▸ **Exercise objective**
Note on the material below: return exactly the lines from the line that holds "komforto jausmą. Kviečių" through the line that holds "Distiquiasis", and leave out each picture.

▸ **Raw data**
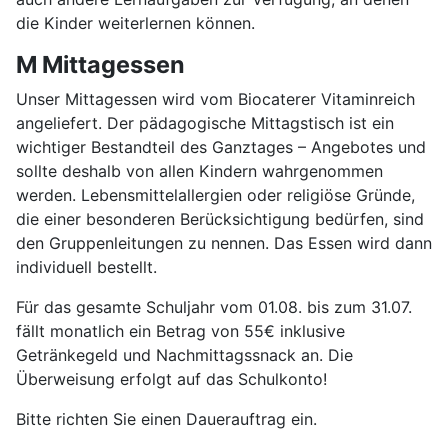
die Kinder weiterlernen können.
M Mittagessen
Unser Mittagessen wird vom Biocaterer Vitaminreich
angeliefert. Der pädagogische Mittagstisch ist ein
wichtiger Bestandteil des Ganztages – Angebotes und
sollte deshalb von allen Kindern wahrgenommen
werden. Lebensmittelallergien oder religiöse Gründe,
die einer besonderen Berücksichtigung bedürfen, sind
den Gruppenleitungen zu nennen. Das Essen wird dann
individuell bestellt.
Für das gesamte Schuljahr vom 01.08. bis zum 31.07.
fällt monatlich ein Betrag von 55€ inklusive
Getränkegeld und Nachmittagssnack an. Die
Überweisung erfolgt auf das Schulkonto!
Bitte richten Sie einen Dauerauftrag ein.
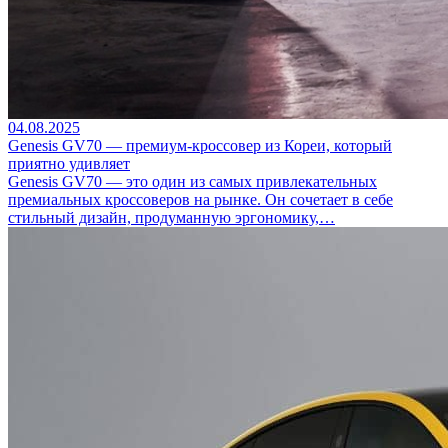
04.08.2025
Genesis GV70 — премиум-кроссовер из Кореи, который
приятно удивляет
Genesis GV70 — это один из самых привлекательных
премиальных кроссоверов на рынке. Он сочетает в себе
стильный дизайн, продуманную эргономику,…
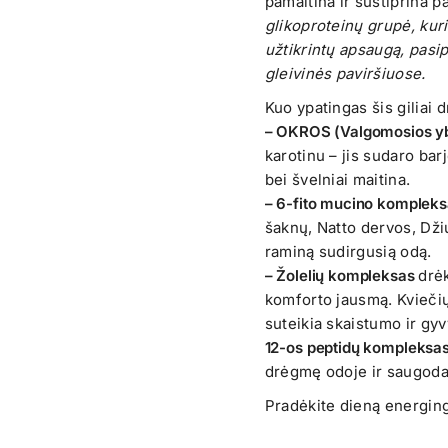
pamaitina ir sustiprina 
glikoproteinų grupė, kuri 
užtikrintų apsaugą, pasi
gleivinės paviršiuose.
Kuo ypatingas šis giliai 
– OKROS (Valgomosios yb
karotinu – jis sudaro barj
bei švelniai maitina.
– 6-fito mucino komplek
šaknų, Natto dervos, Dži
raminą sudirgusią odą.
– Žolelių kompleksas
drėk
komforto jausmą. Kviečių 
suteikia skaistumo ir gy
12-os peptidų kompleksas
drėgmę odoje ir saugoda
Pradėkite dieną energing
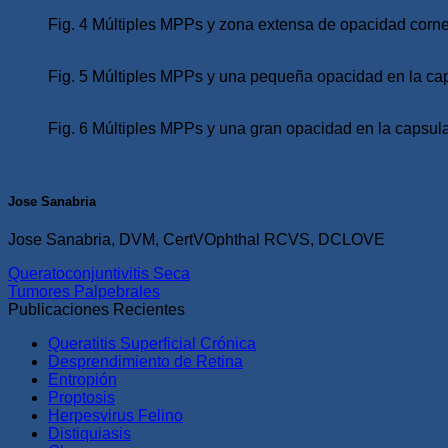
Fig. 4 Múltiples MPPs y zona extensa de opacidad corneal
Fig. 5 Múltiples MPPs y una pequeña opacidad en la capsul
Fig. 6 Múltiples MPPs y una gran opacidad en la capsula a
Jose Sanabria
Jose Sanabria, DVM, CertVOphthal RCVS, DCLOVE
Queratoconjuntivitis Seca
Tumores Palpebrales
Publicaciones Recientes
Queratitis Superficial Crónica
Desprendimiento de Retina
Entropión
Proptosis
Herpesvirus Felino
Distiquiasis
==
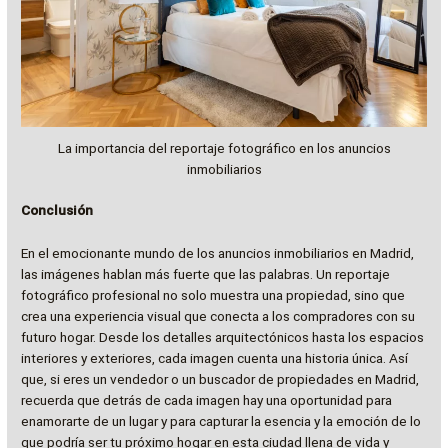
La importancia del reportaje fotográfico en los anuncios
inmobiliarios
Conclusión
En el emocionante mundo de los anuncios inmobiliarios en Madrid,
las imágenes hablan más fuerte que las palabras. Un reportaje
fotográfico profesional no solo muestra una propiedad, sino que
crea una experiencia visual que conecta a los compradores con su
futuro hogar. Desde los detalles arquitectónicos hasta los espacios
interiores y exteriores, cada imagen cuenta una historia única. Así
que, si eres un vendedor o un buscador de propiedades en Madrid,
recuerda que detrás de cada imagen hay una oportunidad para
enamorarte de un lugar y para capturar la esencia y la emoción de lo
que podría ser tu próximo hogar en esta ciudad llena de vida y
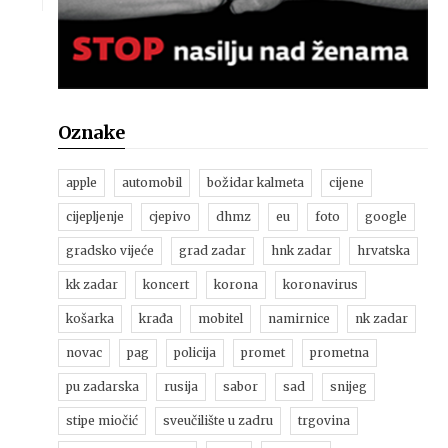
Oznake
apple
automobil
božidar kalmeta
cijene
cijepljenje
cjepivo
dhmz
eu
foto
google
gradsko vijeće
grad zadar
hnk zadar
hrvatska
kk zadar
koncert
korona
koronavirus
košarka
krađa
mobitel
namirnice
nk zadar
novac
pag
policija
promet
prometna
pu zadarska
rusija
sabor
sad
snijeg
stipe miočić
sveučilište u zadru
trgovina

▸ **Your solution**
komforto jausmą. Kviečių 
suteikia skaistumo ir gy
12-os peptidų kompleksas
drėgmę odoje ir saugoda
Pradėkite dieną energing
Fig. 4 Múltiples MPPs y zona extensa de opacidad corneal
Fig. 5 Múltiples MPPs y una pequeña opacidad en la capsul
Fig. 6 Múltiples MPPs y una gran opacidad en la capsula a
Jose Sanabria
Jose Sanabria, DVM, CertVOphthal RCVS, DCLOVE
Queratoconjuntivitis Seca
Tumores Palpebrales
Publicaciones Recientes
Queratitis Superficial Crónica
Desprendimiento de Retina
Entropión
Proptosis
Herpesvirus Felino
Distiquiasis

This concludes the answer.